TRECHO DO TEXTO:
* * *

A imersão de Axler em seu mundo de trevas interior, sem um guia, só lhe deixa a tumultuada paisagem em que os jovens chegam para viver no lugar daqueles que, como ele, se encaminham para um canto escuro da sociedade: não podem ser vistos.
Sua memória lhe mostra a perda da beleza física e as histórias de um paraíso que foi perdido. Sua consciência não pegou o ângulo de visão em que ser velho é ser raro e caro como uma peça importante de museu que só se pode ver e nunca possuí-la. Ou que a sábia natureza modifica o corpo belo para que este não seja tão importante a ponto de nos dificultar dele o desapego. O que aquela consciência considerou foi o tempo que, como um monstro, nos engole dia após dia e nos faz lembrar quantas vezes ainda nosso coração fará o seu trabalho de expansão e constrição. Expansão é todo o tempo em que se vive – a referência do todo. Constrição é cada ano vivido que se torna uma fração desse todo. Isso fez Axler experimentar a sensação do rápido. O ano para ele é agora 1/66 de sua vida.
Nossos instintos, aos cochichos nos escuros de nosso eu, nos contam, numa linguagem silenciosa e cheia de imagens, o grande segredo que pode transformar a nossa consciência. É dessa forma que o muro da vida material cede lugar à vida imaterial ou espiritual para dar condições de enxergar uma nova paisagem. Imaginar essa paisagem é encontrar o encantamento contido nos segredos do universo.
Com o monstro do tempo a lhe engolir, Axler corre para o consumo de substâncias e ações que atenuem sua dor. O corpo registra o sofrimento que os mitos criados por suas reflexões fazem-no sentir. Internou-se numa clínica psiquiátrica. Não renovou sua relação casal. Procurou pelo novo. Encontrou Pegeen Stapleford, 25 anos mais nova. Renovar é ser criativo o suficiente para transformar o que já existe em algo apreciável. Assim é o curso da vida, nos exige renovar e não ser novo.

* * *

CONTEÚDO DOS DADOS:
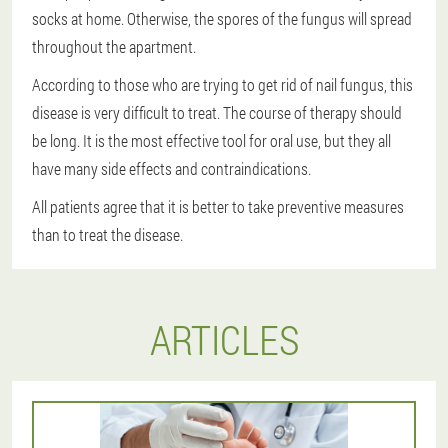
socks at home. Otherwise, the spores of the fungus will spread
throughout the apartment.
According to those who are trying to get rid of nail fungus, this
disease is very difficult to treat. The course of therapy should
be long. It is the most effective tool for oral use, but they all
have many side effects and contraindications.
All patients agree that it is better to take preventive measures
than to treat the disease.
ARTICLES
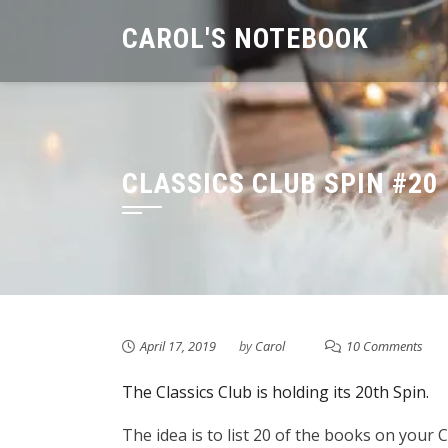
Skip
CAROL'S NOTEBOOK
to
content
CLASSICS CLUB SPIN #20
April 17, 2019
by
Carol
10 Comments
The Classics Club is holding its 20th Spin.
The idea is to list 20 of the books on your C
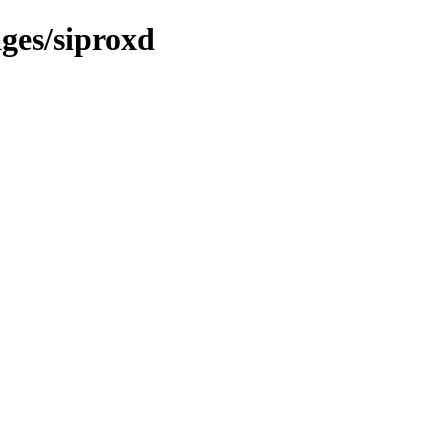
ges/siproxd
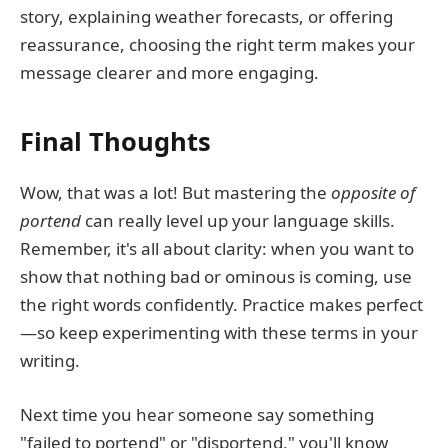
story, explaining weather forecasts, or offering
reassurance, choosing the right term makes your
message clearer and more engaging.
Final Thoughts
Wow, that was a lot! But mastering the
opposite of
portend
can really level up your language skills.
Remember, it's all about clarity: when you want to
show that nothing bad or ominous is coming, use
the right words confidently. Practice makes perfect
—so keep experimenting with these terms in your
writing.
Next time you hear someone say something
"failed to portend" or "disportend," you'll know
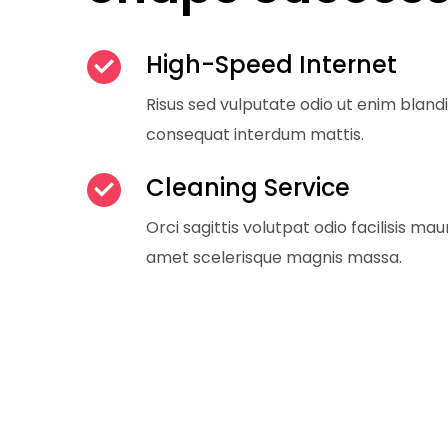
High-Speed Internet
Risus sed vulputate odio ut enim bland
consequat interdum mattis.
Cleaning Service
Orci sagittis volutpat odio facilisis maur
amet scelerisque magnis massa.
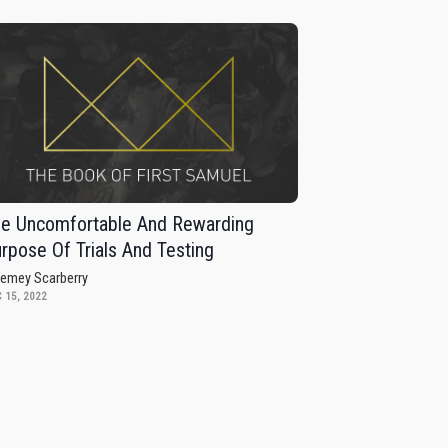
e Uncomfortable And Rewarding
rpose Of Trials And Testing
remey Scarberry
 15, 2022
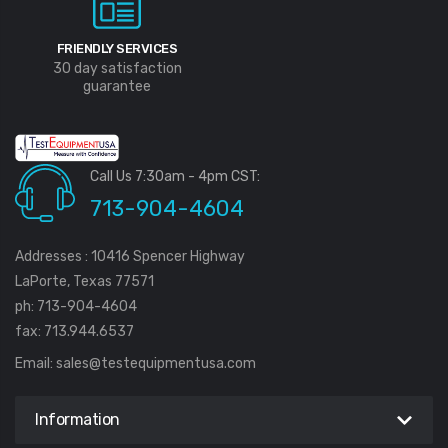
FRIENDLY SERVICES
30 day satisfaction
guarantee
Call Us 7:30am - 4pm CST:
713-904-4604
Addresses : 10416 Spencer Highway
LaPorte, Texas 77571
ph: 713-904-4604
fax: 713.944.6537
Email:
sales@testequipmentusa.com
Information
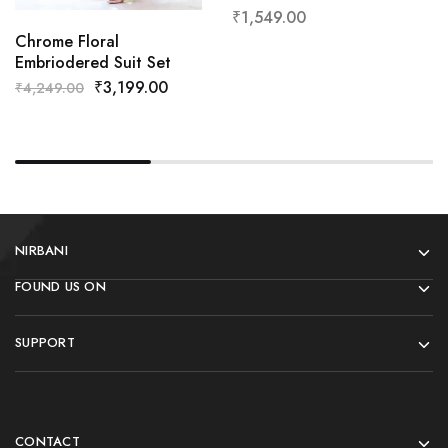
₹
1,549.00
Chrome Floral
Embriodered Suit Set
₹
3,199.00
₹
4,249.00
NIRBANI
FOUND US ON
SUPPORT
CONTACT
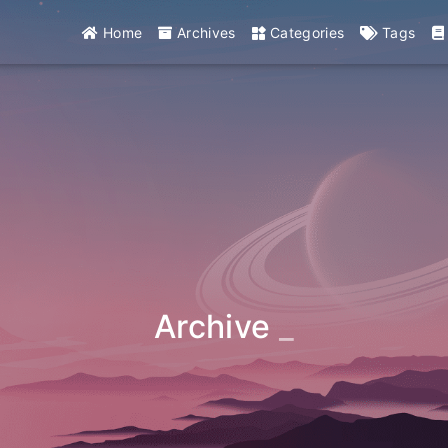
Home
Archives
Categories
Tags
Archive
_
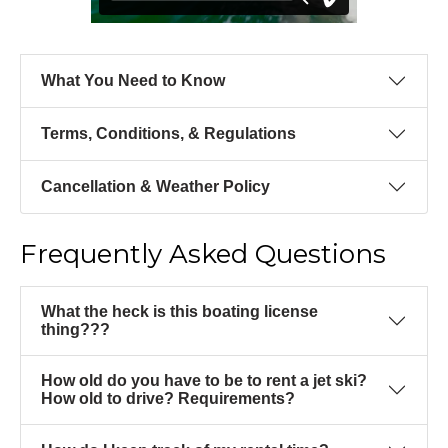
What You Need to Know
Terms, Conditions, & Regulations
Cancellation & Weather Policy
Frequently Asked Questions
What the heck is this boating license
thing???
How old do you have to be to rent a jet ski?
How old to drive? Requirements?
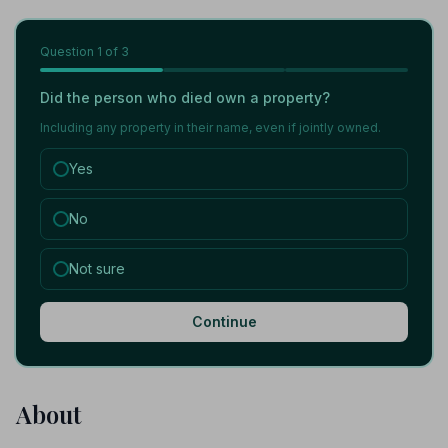
Question
1
of 3
Did the person who died own a property?
Including any property in their name, even if jointly owned.
Yes
No
Not sure
Continue
About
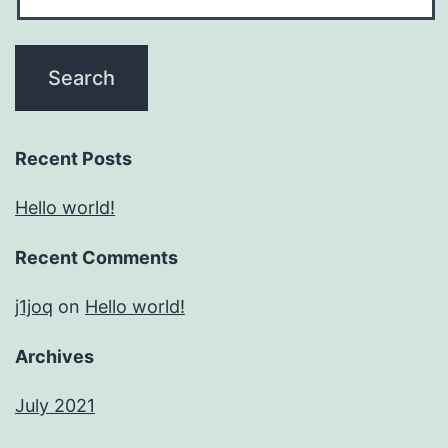
Recent Posts
Hello world!
Recent Comments
j1joq
on
Hello world!
Archives
July 2021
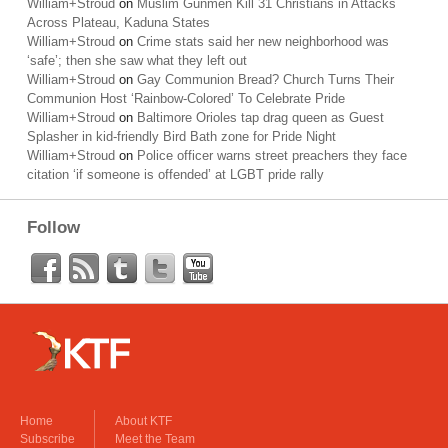
William+Stroud
on
Muslim Gunmen Kill 31 Christians in Attacks
Across Plateau, Kaduna States
William+Stroud
on
Crime stats said her new neighborhood was
‘safe’; then she saw what they left out
William+Stroud
on
Gay Communion Bread? Church Turns Their
Communion Host ‘Rainbow-Colored’ To Celebrate Pride
William+Stroud
on
Baltimore Orioles tap drag queen as Guest
Splasher in kid-friendly Bird Bath zone for Pride Night
William+Stroud
on
Police officer warns street preachers they face
citation ‘if someone is offended’ at LGBT pride rally
Follow
Home
About KTF
Subscribe
Meet the Team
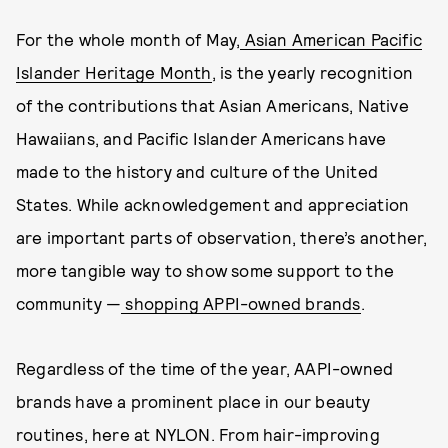
For the whole month of May,
Asian American Pacific
Islander Heritage Month
, is the yearly recognition
of the contributions that Asian Americans, Native
Hawaiians, and Pacific Islander Americans have
made to the history and culture of the United
States. While acknowledgement and appreciation
are important parts of observation, there’s another,
more tangible way to show some support to the
community —
shopping APPI-owned brands
.
Regardless of the time of the year, AAPI-owned
brands have a prominent place in our beauty
routines, here at NYLON. From hair-improving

* * *

TAREFAS E EXERCÍCIOS:
A) Veja se cada frase combina com o texto sobre Axler e responda sim ou não, copiando as palavras do texto que decidem: (i) Axler se internou numa clínica psiquiátrica; (ii) Pegeen Stapleford é 25 anos mais velha que Axler; (iii) Axler renovou sua relação de casal.
B) Segundo o texto sobre Axler, por que ele passou a sentir que o tempo corre rápido? Responda em uma a três frases.
C) Resuma o texto sobre Axler em três frases.
As entradas são um material à parte, separado do texto.

RESPOSTAS DAS TAREFAS:
A)
(i) Sim: "Internou-se numa clínica psiquiátrica."
(ii) Não: "Encontrou Pegeen Stapleford, 25 anos mais nova."
(iii) Não: "Não renovou sua relação casal."

B) Cada ano vivido vira só uma fração de todo o tempo que já se viveu, e para Axler um ano é agora 1/66 de sua vida. Foi isso que lhe deu a sensação do rápido.

C) Axler mergulha sozinho em suas trevas interiores e vê o tempo como um monstro que o engole dia após dia, a ponto de um ano ser agora 1/66 de sua vida. Para aliviar a dor, ele corre para o consumo de substâncias e ações, se interna numa clínica psiquiátrica e, sem renovar sua relação de casal, procura o novo em Pegeen Stapleford, 25 anos mais nova. O texto defende que o curso da vida exige renovar, isto é, transformar o que já existe em algo apreciável, e não ser novo.